The sound is clean and dry (like a good Martini, not like the Gobi Desert) in the typical Linn way, and is perfectly suited to speakers like the Majik 109s. Like its predecessor – but to a greater degree – it’s tidy and ordered with a fine sense of rhythm. And if it’s a big change on the digital side, it’s huge in vinyl, with a more detailed, focussed and precise sound that also retains all of the melodic and rhythmic properties that made the older DSM good. We usually flub the issue about ‘should you upgrade’, but this time it’s a distinct ‘yes’… if you have the older model, the upgrade is worth doing.

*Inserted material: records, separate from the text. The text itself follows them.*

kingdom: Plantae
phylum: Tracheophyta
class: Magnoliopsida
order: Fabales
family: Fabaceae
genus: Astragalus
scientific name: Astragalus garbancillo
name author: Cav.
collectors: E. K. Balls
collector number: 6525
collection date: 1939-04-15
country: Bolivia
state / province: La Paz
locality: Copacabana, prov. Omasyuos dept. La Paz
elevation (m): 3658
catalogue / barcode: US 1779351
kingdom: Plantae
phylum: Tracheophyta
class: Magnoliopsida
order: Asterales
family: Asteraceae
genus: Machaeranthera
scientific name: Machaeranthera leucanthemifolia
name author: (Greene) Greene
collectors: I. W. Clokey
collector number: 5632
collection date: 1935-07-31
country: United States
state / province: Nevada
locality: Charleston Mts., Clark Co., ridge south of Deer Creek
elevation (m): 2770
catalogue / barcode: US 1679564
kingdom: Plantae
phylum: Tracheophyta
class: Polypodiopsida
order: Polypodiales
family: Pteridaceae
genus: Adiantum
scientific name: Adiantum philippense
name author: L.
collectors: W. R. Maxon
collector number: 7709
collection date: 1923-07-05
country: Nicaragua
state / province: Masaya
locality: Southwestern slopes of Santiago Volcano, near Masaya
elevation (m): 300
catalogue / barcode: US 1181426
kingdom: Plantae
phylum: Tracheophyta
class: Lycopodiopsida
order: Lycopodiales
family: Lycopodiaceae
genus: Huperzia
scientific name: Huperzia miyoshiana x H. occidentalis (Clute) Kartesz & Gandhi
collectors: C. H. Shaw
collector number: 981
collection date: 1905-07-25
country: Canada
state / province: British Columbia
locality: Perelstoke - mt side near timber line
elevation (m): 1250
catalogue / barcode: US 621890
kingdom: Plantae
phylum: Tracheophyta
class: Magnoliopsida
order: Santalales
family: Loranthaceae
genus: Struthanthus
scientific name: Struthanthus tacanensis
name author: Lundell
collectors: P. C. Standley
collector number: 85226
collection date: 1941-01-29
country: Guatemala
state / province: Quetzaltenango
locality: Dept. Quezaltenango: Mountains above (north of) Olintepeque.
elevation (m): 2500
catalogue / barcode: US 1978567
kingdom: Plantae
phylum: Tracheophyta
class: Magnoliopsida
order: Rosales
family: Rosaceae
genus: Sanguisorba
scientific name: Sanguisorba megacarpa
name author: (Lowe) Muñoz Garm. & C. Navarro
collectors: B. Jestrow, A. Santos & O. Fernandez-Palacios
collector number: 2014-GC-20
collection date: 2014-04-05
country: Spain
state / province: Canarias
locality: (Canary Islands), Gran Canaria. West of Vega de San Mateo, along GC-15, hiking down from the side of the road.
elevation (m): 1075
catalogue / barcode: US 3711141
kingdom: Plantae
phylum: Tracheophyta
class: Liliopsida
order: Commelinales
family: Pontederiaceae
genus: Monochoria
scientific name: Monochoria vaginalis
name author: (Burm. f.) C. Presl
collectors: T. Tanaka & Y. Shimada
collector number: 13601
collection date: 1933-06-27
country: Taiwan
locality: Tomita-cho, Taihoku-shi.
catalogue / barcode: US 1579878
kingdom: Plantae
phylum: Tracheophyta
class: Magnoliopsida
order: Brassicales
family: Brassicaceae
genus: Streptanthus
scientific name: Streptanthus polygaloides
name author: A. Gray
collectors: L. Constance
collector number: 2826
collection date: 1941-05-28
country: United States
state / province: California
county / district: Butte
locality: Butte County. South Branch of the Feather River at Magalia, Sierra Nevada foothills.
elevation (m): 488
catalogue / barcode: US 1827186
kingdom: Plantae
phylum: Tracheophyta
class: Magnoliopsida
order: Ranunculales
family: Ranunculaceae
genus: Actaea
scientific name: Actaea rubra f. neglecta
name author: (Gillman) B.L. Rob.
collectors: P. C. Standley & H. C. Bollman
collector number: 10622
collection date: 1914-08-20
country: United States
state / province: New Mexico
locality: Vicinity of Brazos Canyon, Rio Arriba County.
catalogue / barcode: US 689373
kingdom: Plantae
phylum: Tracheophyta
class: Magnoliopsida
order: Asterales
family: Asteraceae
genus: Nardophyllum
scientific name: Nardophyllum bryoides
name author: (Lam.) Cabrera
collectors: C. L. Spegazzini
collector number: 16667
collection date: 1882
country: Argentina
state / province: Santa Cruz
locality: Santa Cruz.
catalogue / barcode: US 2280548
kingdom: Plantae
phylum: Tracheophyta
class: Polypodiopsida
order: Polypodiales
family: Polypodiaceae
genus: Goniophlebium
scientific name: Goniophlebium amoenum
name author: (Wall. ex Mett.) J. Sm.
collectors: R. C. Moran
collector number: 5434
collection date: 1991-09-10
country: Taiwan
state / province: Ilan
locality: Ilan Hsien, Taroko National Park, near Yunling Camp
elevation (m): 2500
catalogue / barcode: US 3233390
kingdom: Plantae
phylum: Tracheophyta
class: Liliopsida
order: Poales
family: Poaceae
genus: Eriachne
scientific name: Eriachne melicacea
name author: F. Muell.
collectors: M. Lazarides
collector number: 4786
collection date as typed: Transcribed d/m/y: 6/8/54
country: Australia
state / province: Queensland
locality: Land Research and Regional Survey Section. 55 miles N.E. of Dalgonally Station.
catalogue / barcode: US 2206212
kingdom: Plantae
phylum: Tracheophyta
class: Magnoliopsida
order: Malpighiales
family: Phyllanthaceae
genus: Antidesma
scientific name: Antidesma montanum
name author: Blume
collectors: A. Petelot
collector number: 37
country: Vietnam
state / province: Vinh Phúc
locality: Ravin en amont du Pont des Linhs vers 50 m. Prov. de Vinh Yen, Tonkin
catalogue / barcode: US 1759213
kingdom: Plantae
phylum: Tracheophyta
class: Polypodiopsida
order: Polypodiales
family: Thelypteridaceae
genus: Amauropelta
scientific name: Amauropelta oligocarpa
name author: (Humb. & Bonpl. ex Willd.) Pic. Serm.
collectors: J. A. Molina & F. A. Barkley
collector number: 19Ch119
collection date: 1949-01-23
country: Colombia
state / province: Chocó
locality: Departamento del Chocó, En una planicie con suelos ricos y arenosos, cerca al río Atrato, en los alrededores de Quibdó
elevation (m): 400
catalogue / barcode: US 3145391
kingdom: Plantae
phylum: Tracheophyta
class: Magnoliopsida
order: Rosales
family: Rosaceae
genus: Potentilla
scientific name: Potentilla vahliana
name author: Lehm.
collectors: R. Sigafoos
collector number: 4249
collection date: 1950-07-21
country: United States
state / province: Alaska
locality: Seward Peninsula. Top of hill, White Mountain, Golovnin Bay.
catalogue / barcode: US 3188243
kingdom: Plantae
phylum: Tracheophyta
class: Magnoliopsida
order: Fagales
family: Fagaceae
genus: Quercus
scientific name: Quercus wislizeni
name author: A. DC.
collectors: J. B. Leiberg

Playing to the old crowd is not enough, and it’s here where the Majik DSM really shines. The sonics push this to the top of the pile of one-box does-it-all devices (or at least at the top of the pile that doesn’t cost as much as a decent second-hand car), and it’s inherent flexibility and the quality of the Komplete Majik Kit makes a lot of sense to someone who’s decided there’s more to life than Sonos. That it can then talk to other streaming devices around the home (especially Linn-flavoured devices like the Series 3) is icing on the cake. This is one of those easy recommendations someone like me would make round the dinner table to hi-fi and non-hi-fi types alike… if only we could sit round the dinner table!
It’s odd but hi-fi is shining once more. If 2020 has taught us anything, thanks to the eldritch horrors beyond our front doors, staying in is the new going out. This means, we make the best of our homes once more, and that includes making the best of our home entertainment in its widest sense. Linn’s Majik system – with the new Majik DSM – makes that home entertainment sound better. We hope to have a deeper play with this system soon.